A functional equation of two variables

Got it! I probably complicated it more than I had to so if anyone sees any way to simply this I would love to hear feedback.

To solve this, let $y=0$ so that $f(f(x)) = x+f(2017)$. Let $c=f(2017)$. Then for all $x\in\mathbb{Z}$, $$f(f(x)) = x+c$$

Now plugging $x=y=0$ into the original equation we get $f(f(0)) = f(2017)$. Taking $f$ of both sides yields $f(f(f(0))) = f(f(2017))$ which is $f(0)+c=2017+c$ so $f(0) = 2017$.

Now take $f$ of both sides of the original equation to get $f(f(f(x)+y)) = f(x+f(y+2017))$ which is $f(x)+y + c = f(x+f(y+2017))$ Setting $y=-2017$ gives $$f(x)-2017 + c = f(x+f(0)) = f(x+2017)$$.

Now we return again to the original equation with $y=1$. This gives $f(f(x)+1) = x+f(2018)$ which by the above formula is $x+f(1)-2017 + c$. So $$f(f(x)+1)-f(f(x)) = x+f(1)-2017+c - (x+c) = f(1)-2017$$

Now, as $f(f(x)) = x+c$, $f(f(x))$, and thus $f(x)$, can attain all values in $\mathbb{Z}$. So for any $k\in\mathbb{Z}$, there is an $x\in\mathbb{Z}$ such that $f(x)=k$, and so the above formula becomes $$f(k+1)-f(k) = f(1)-2017$$ for all $k\in\mathbb{Z}$. So for all $k\in\mathbb{Z}$, $$f(k) = k+c_2$$ for some $c_2$. So the original equation becomes $$x+y+2c_2=x+y+2017+c_2$$ so $c_2=2017$. Thus the only solution is $$f(x) = x+2017$$

You could take $y=0$ there and get $f(f(x))=x+f(2017)=x+n$ where $n$ is a constant. Thus $f(f(x))$ is a linear function. You can observe (guess?) what $f(x)$ could be like here. If it is so, then you have no problem taking $f^{-1}$ and you can easily find $n$.

The point is how to prove the nature of $f(x)$ if you know $f(f(x))$ is linear. This is an interesting problem. What is the square root (with integer values) of a linear function?

Now here I'm not sure $f(x)$ will end up being a simple function involving only arithmetic operations, or a function also involving the modulo.

Let $n$ be an integer.
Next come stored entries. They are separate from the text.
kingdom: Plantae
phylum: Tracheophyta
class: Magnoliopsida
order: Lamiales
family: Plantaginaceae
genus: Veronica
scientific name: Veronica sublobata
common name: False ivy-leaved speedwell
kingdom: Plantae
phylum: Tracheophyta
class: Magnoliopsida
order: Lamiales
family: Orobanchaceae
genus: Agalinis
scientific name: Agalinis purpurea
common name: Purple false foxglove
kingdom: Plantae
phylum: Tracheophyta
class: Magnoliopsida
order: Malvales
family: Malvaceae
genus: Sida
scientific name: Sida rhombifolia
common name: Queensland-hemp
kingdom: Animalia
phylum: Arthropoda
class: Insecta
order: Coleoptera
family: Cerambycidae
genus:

Then at $f(x)=n$ and $y=0$, the equation $f(f(x)+y)=x+f(y+n)$ becomes $f(n+y)=f(y+n)+x\Big|_{f(x)=n}$, so $f(0)=n$.

Now at $f(x)=n+1$, we can derive similar relations, at $y=0$ and $y=-1$ respectively, $$x\Big|_{f(x)=n+1}=f(n+1)-f(n)=f(n)-f(n-1)\implies 2f(n)=f(n-1)+f(n+1).$$

By induction it can be proven that $2f(n)=f(n-x)+f(n+x)$ or $2f(n)=f(x)+f(2n-x)$ for any integer $x$. Assuming differentiability, $f'(x)-f'(2n-x)=0$ so $f$ is either a linear or periodic function. It cannot be periodic because $f(0)=n$ and $x\Big|_{f(x)=0}=f(n)-f(0)$.

Thus $f$ is a linear function and putting it in $f(x)=ax+b$, gives us $b=n$ and $a=1$ since $f(f(x))=x+f(n)$.